Families could still face prosecution under assisted suicide guidelines

The Director of Public Prosecutions Keir Starmer QC has published his final guidance on the circumstances in which someone may be charged for helping another person to die.

The eight-page guidance makes clear that someone who helps another person to die is unlikely to face trial if the 'victim' had reached a voluntary and informed decision to commit suicide and the suspect was driven wholly by compassion.

Greater emphasis is placed on the motivation of the suspect than the health of the ‘victim’ and cases will be considered on an individual basis.

The guidance removes an exemption to prosecution for family members, meaning that they could still be charged if they assist a loved one in ending their own life.

Mr Starmer insisted the guidance did not open the door to euthanasia or mercy killings and did not change the law, under which assisted suicide is a criminal offence punishable by up to 14 years in prison.

The chief prosecutor was asked to draw up the guidance after multiple sclerosis sufferer Debbie Purdy won her legal battle for clarification on the law in the House of Lords last year. She asked to know if her husband would be charged if he helped her to end her life.

The guidelines were released together with a 45-page summary of some 5,000 responses to the interim policy published last September.

They were welcomed by the Church of England's Mission and Public Affairs Division, which said it was right that the guidelines had not drawn a clear line allowing anybody assisting a suicide to know in advance whether they would be prosecuted.

It reiterated the Church's opposition to the "tragedy" of assisted suicide, stressing the need for compassionate care of the dying instead.

"We empathise with those who struggle with their own illness and suffering as well as with those who struggle with the illnesses and suffering of those they love most," it said.

"We believe, however, that the most compassionate course is to provide love, support and the best possible medical and nursing care, not to acquiesce in requests for assisted suicide.

"Compassion does not always mean saying ‘yes’. Protecting the vulnerable, ensuring that every life is appreciated as being valuable and maintaining the indispensible bond of trust between health professionals and patients outweighs arguments in favour of individual choice.

"In a truly caring and moral society, increased autonomy for the few ought never to be pursued at the cost of placing an increased burden on the many."

High profile figures have raised concerns that the seriously ill will feel under pressure to end their own lives.
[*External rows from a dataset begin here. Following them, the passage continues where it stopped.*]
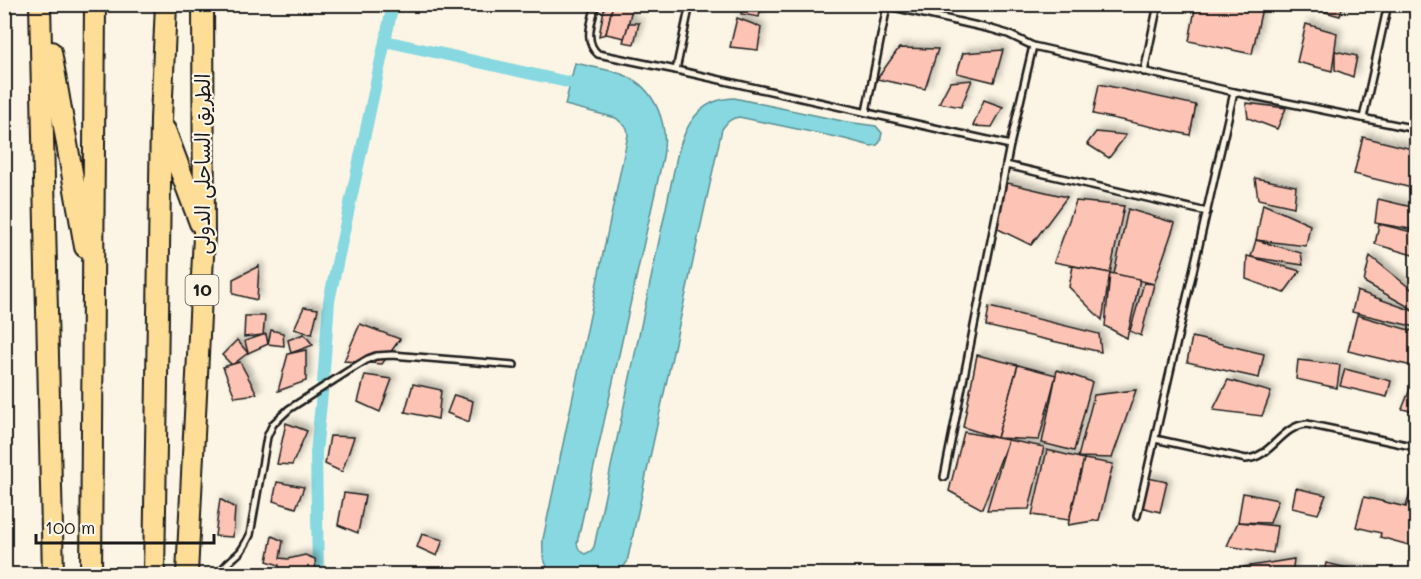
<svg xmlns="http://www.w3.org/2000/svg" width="1421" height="579" font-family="Mali,'Playpen Sans Arabic',sans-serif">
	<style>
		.water { fill: #87d8e0; stroke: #5c8d92; stroke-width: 1.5 }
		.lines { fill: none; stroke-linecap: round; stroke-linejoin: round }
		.canal { stroke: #87d8e0; stroke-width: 12 }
		.building { fill: #fdc3b4; stroke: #1c1c1c; stroke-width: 1.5; filter: url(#shadow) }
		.lane-casing { stroke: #1c1c1c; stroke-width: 10 }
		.highway-casing { stroke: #1c1c1c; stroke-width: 24 }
		.lane { stroke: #fcf5e5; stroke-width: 5 }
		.highway { stroke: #fedd96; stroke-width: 20 }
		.labels { text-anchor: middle; stroke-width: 4.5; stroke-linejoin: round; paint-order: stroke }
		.shield { fill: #fcf5e5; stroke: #5f5d58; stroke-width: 1.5 }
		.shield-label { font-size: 18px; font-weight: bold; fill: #1c1c1c }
		.street-label { font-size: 20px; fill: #1c1c1c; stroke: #fcf5e5 }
	</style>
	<defs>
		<filter id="shadow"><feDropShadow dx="4" dy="-4" stdDeviation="3" flood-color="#0004"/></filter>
	</defs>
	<rect width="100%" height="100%" fill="#fcf5e5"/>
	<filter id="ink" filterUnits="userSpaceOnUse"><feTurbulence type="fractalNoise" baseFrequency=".0167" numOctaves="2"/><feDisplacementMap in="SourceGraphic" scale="12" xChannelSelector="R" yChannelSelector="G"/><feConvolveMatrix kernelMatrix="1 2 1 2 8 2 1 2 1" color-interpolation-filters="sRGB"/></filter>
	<g filter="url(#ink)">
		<path class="water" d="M575 63C591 67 609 69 624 75 656 88 669 125 663 157L577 543C578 549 580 552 585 554L591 551 594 547 677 156C685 125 699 99 734 98L847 122 876 126 882 133 880 142 877 145 871 146 845 139 739 117C731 118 727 122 722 129L627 562 619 574H552C543 563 542 553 543 539L628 135 627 128 616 118 565 105Z"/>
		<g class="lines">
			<g class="canal">
				<path d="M385 41 585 86"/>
				<path d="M318 574 316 453 323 383 329 301 393 4"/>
			</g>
		</g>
		<g class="building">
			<path d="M605 4H613L606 34 599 36Z"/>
			<path d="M613 4H633L625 38 606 34Z"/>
			<path d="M743 4H762L759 17 741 14Z"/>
			<path d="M1196 4H1252V6L1262 8 1252 54 1189 41Z"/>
			<path d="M1296 4H1343L1340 16Z"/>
			<path d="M737 18 761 27 758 50 730 47Z"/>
			<path d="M629 23H639L634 44 623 42Z"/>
			<path d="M1306 24 1337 33 1332 71 1297 62Z"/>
			<path d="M899 48 938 49 925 89 877 79Z"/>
			<path d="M1003 50 994 82 957 73 963 53Z"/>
			<path d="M1335 51 1357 56 1353 77 1335 70Z"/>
			<path d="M972 80 961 107 939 103 950 82Z"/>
			<path d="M1099 84 1196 105 1190 135 1093 114Z"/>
			<path d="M984 100 1003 107 992 127 973 126Z"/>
			<path d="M1246 103 1286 108 1277 129 1248 118Z"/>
			<path d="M1096 132 1126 135 1109 158 1087 144Z"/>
			<path d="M1363 137 1416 150V189L1354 174Z"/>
			<path d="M1255 178 1296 186 1294 207 1258 199Z"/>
			<path d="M1003 182 1067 197 1031 245 994 227Z"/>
			<path d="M1378 199 1416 208V230L1375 223Z"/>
			<path d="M1076 201 1124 206 1110 273 1054 262Z"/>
			<path d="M1263 204 1310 225 1306 246 1256 240Z"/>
			<path d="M1128 209 1175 223 1154 284 1114 274Z"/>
			<path d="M1379 224 1416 233V256L1375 244Z"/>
			<path d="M1256 240 1301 253 1303 265 1251 257Z"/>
			<path d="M1247 256 1251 257 1300 271 1284 293 1246 279Z"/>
			<path d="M1370 256 1416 293V311L1364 282Z"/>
			<path d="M259 266 257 300 233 294V279Z"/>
			<path d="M1073 266 1110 273 1102 320 1069 287Z"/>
			<path d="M1110 273 1140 279 1127 338 1105 326Z"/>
			<path d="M1144 283 1154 284 1141 336 1130 331Z"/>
			<path d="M1357 291 1416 312V327L1352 312Z"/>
			<path d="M304 307 318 309 312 334 294 329Z"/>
			<path d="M989 307 1099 334 1101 352 986 326Z"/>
			<path d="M1357 315 1416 332V347L1412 366 1348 351Z"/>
			<path d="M245 316H265L263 335 244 337Z"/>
			<path d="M360 324 400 339 382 364 344 361Z"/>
			<path d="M271 330 283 333 284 346 268 344Z"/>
			<path d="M266 334 268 344 248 353 245 341Z"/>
			<path d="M304 334 313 345 291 353 288 340Z"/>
			<path d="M1192 337 1264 354 1259 378 1187 362Z"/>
			<path d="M237 340 248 353 232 365 222 355Z"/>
			<path d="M306 350V381L278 391 288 354Z"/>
			<path d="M977 355 1018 365 997 438 963 427Z"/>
			<path d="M1298 360 1340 365 1337 388 1296 379Z"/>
			<path d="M240 362 257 394 235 397 223 367Z"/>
			<path d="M1018 365 1056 375 1039 440 997 438Z"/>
			<path d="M1345 369 1391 381 1387 397 1340 386Z"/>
			<path d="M1057 370 1092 382 1074 451 1042 443Z"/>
			<path d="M365 375 392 379 380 412 358 402Z"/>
			<path d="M1415 377 1416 378V412L1402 409Z"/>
			<path d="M1228 380 1271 392 1262 416 1213 410Z"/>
			<path d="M413 384 441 390 438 419 405 412Z"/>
			<path d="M1136 390 1112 458 1078 457 1094 395Z"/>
			<path d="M454 395 473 401 469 422 447 413Z"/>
			<path d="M286 423 307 431 292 465 277 464Z"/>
			<path d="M964 432 1008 440 982 509 949 491Z"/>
			<path d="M330 436 354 437 342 472 325 464Z"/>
			<path d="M1008 440 1044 447 1029 509 987 510Z"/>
			<path d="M1047 450 1084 459 1069 520 1032 515Z"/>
			<path d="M1084 459 1113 464 1099 520 1068 525Z"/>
			<path d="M1415 475H1416V547L1380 537 1381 533 1356 527 1364 497 1406 507Z"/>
			<path d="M1148 478 1167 482 1160 512 1141 507Z"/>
			<path d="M277 482 304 487 296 508 273 501Z"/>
			<path d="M1296 488 1326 495 1318 514 1292 508Z"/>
			<path d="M344 493 365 496 358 533 338 525Z"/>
			<path d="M1243 493 1278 500 1270 523 1238 522Z"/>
			<path d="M220 499 235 508 233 537 215 536Z"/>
			<path d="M1238 522 1277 526 1273 553 1227 546Z"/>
			<path d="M422 534 443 540 437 556 417 547Z"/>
			<path d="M272 536 283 541 280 558 288 559 305 555 315 559 316 574H298L279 570V565L267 561Z"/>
			<path d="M1294 559 1292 574H1239L1244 567Z"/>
			<path d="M1326 563 1372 574H1324Z"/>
		</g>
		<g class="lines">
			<g class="lane-casing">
				<g id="lane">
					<path d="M596 4C592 22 583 41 598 54L676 70 1010 145"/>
					<path d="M880 4 991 29 1008 34 1033 46 1234 92 1416 129"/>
					<path d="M676 70 690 4"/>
					<path d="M1144 72 1158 4"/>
					<path d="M866 112 887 6"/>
					<path d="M1363 118 1388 4"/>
					<path d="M1006 165 1207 212"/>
					<path d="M1155 439 1246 459C1272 457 1281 426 1307 424L1416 447"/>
					<path d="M944 477 1010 145 1033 46"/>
					<path d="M1137 516 1234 92"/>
					<path d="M220 574C224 564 232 560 240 552 244 547 247 541 250 535L267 437 273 424 289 409 353 368 368 359 376 356 392 355 514 365"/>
				</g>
			</g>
			<g class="highway-casing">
				<g id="highway">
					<path d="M40 4 53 574"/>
					<path d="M51 52 85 247"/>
					<path d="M165 130 200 223"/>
					<path d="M91 574 95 4"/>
					<path d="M154 574 161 119 166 4"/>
					<path d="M187 574 204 236 203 4"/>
				</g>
			</g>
			<use href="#lane" class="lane"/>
			<use href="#highway" class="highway"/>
		</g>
	</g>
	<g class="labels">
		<rect class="shield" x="185.5" y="275" width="33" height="30" rx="4.5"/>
		<g class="shield-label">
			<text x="202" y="296">10</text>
		</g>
		<g class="street-label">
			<text transform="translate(203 164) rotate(-90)" y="7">الطريق الساحلى الدولى</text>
		</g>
	</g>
	<rect width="1421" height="579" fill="none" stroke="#fcf5e5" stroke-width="24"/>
	<rect x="12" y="12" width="1397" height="555" fill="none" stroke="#1c1c1c" stroke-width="2" filter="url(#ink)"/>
	<path d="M36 534v9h178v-9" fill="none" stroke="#1c1c1c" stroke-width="3"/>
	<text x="45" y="534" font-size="18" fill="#1c1c1c" stroke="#fcf5e5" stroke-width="4.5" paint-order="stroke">100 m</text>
</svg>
Writing in The Daily Telegraph yesterday, Prime Minister Gordon Brown said developments in palliative care in the last few decades had weakened the case for legalising assisted suicide.

“The law – together with the values and standards of our caring professions – supports good care, including palliative care for the most difficult of conditions, and also protects the most vulnerable in our society,” he said.

“For let us be clear: death as an option and an entitlement, via whatever bureaucratic processes a change in the law might devise, would fundamentally change the way we think about mortality.

“The risk of pressures – however subtle – on the frail and the vulnerable, who may feel their existences burdensome to others, cannot ever be entirely excluded. And the inevitable erosion of trust in the caring professions – if they were in a position to end life – would be to lose something very precious."